Europe and the IMF today agreed to bankroll a massive bailout for debt-ravaged Ireland, estimated at between 80-90 billion euros, the second emergency rescue in the eurozone this year.
"I can confirm that the government has made a request for financial assistance to the European Union and the European authorities have agreed to our request," Irish Prime Minister Brian Cowen said after an emergency cabinet meeting in Dublin.
His finance minister, Brian Lenihan, said partners "have not determined a precise figure", but diplomats told AFP "the amount envisaged is between 80 and 90 billion euros" ($110 and 123 billion).
Confirmation of the bailout amount would come at the conclusion of negotiations in Dublin between the Irish government and experts from the European Commission, the European Central Bank and the International Monetary Fund.

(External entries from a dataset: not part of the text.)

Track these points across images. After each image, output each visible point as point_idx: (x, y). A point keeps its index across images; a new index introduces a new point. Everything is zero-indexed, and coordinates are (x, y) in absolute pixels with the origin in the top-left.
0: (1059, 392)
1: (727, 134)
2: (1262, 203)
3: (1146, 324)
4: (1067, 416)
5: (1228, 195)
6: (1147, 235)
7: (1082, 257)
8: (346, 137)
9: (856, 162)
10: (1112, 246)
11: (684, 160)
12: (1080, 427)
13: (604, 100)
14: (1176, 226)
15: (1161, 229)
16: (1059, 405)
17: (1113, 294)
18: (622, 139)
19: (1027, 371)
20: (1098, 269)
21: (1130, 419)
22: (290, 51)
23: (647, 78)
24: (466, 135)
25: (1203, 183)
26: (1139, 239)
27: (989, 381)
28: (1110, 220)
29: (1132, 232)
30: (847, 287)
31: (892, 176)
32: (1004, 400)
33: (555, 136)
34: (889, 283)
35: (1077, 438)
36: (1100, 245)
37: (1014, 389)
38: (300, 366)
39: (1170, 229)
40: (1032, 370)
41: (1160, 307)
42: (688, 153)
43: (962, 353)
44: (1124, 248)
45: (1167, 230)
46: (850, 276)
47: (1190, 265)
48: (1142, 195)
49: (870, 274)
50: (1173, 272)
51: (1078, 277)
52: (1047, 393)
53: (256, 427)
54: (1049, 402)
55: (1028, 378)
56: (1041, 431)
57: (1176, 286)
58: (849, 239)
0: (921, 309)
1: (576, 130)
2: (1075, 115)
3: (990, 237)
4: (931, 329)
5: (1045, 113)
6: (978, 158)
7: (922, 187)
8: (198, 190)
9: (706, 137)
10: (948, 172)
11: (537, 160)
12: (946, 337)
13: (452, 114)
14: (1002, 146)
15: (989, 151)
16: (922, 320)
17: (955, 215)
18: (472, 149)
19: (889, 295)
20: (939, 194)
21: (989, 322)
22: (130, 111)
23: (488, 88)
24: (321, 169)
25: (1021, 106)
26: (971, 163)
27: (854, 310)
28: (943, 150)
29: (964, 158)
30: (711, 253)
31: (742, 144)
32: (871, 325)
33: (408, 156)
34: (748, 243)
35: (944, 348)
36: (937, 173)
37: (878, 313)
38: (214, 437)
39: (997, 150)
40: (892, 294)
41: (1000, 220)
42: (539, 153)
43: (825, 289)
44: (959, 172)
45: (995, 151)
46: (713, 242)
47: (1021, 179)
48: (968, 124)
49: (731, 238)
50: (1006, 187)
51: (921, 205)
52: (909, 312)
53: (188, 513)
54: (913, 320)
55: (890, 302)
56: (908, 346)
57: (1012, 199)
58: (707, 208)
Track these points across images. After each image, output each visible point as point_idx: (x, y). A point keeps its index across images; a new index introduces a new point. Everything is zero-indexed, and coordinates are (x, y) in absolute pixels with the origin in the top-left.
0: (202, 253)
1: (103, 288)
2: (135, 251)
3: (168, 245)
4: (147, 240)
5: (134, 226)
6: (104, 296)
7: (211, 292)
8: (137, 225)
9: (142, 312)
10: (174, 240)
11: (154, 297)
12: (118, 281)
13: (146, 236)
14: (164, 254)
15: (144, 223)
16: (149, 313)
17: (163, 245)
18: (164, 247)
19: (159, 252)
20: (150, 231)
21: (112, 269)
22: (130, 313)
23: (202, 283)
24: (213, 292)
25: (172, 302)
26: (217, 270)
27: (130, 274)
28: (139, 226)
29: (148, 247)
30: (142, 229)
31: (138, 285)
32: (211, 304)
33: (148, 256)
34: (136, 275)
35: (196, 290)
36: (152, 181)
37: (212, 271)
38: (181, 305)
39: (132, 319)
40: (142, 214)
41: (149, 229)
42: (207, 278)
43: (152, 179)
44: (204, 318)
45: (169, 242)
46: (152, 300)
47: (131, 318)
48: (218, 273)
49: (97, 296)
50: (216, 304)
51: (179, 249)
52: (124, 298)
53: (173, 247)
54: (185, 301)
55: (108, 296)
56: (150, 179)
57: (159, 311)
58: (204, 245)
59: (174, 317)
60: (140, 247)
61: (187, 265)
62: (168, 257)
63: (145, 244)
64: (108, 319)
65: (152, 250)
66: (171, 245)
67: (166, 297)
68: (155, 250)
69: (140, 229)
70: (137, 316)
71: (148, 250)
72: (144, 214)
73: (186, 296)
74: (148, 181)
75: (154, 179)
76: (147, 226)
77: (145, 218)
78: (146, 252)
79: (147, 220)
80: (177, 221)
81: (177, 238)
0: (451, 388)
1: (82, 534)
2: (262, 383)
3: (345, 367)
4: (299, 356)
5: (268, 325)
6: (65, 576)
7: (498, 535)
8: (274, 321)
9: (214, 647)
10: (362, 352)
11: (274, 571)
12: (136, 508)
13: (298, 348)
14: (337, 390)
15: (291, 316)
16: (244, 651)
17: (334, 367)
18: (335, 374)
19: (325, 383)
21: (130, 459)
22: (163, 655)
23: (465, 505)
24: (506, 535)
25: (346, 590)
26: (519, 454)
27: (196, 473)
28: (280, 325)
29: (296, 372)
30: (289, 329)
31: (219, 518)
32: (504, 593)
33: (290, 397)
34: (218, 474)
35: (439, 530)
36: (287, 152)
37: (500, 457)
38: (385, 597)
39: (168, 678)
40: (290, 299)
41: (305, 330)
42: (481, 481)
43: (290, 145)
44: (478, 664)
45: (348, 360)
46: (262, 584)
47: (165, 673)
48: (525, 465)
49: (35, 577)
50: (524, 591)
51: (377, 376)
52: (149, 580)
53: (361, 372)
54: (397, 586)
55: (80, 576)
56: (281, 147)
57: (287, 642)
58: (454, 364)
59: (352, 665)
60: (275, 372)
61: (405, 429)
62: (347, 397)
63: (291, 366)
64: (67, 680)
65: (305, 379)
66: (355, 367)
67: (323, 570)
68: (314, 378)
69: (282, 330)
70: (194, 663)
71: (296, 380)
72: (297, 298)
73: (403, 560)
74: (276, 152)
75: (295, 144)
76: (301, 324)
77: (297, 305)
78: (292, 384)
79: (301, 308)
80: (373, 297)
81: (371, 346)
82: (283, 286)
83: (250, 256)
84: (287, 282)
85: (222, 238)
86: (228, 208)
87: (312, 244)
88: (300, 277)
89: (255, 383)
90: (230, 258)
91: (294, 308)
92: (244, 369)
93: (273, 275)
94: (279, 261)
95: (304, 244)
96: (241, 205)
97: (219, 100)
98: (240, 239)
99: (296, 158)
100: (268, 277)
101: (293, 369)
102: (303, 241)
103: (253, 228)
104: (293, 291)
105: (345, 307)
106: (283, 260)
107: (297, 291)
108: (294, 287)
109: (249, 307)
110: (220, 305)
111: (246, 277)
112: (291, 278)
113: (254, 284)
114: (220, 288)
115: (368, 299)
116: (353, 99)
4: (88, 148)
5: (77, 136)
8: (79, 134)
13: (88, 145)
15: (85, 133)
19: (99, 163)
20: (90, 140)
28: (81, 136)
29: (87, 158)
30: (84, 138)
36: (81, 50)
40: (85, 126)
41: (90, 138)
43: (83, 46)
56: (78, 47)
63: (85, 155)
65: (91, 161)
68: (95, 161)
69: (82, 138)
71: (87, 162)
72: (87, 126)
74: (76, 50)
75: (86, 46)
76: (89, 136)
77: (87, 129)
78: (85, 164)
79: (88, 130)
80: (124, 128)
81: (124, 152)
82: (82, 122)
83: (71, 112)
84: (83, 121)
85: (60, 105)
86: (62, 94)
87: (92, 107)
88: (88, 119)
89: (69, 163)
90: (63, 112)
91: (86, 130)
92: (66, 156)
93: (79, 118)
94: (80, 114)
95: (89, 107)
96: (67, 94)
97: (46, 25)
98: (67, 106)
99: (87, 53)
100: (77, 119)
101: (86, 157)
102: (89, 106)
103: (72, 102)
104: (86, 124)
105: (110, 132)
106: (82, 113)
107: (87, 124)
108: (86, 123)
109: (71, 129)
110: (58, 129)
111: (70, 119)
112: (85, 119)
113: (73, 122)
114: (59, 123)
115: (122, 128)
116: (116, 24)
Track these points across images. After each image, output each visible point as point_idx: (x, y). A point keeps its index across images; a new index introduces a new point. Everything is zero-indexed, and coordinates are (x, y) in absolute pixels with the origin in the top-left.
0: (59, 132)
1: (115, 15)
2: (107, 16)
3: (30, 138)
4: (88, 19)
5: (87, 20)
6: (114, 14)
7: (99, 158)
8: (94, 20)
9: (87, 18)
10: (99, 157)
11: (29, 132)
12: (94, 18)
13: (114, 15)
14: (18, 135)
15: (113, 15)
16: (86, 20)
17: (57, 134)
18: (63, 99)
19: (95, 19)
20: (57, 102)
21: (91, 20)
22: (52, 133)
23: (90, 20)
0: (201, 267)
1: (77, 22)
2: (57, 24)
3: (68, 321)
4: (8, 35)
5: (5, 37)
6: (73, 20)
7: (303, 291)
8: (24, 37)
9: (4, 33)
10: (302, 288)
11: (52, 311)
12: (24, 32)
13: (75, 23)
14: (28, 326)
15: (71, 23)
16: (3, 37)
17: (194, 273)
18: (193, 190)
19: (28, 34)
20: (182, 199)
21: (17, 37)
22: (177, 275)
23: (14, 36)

Aimed at cleaning up Ireland's devastated banking sector, the bailout is "warranted" to protect Europe's wider economy, EU finance ministers said.
The ECB, which has had to pump in liquidity, also said in a statement "providing assistance to Ireland is warranted to safeguard financial stability in the European Union and in the euro area."
The latest rescue follows a 110-billion-euro EU-IMF package in early May for Greece, where public overspends and dodgy data reporting to Brussels had become endemic.
Ireland will benefit from funds, or loan guarantees, assembled under a 750-billion-euro EU-IMF fund created hard on the heels of the Greek deal.
However, with Cowen's government holding only the narrowest of majorities ahead of a by-election this week, domestic consequences remain unpredictable.
Michael Noonan, finance spokesman for the main Fine Gael party, said there would be targets set down by the IMF and by Europe that the government will have to meet.
"So on the fiscal area they have lost an enormous amount of control," he told RTE.
After conference calls also involving G7 partners in the United States, Japan and Canada, IMF managing director Dominique Strauss-Kahn said his organisation "stands ready to join" the effort for Ireland with a multi-year loan.
The rescue plan emerged amid enormous market pressure to plug a gaping hole in Ireland's banking system, with borrowing costs for Cowen's government soaring.
Dublin had already pumped 50 billion euros into failed lenders, pushing its public deficit to 32 per cent of output -- more than 10 times the EU limit.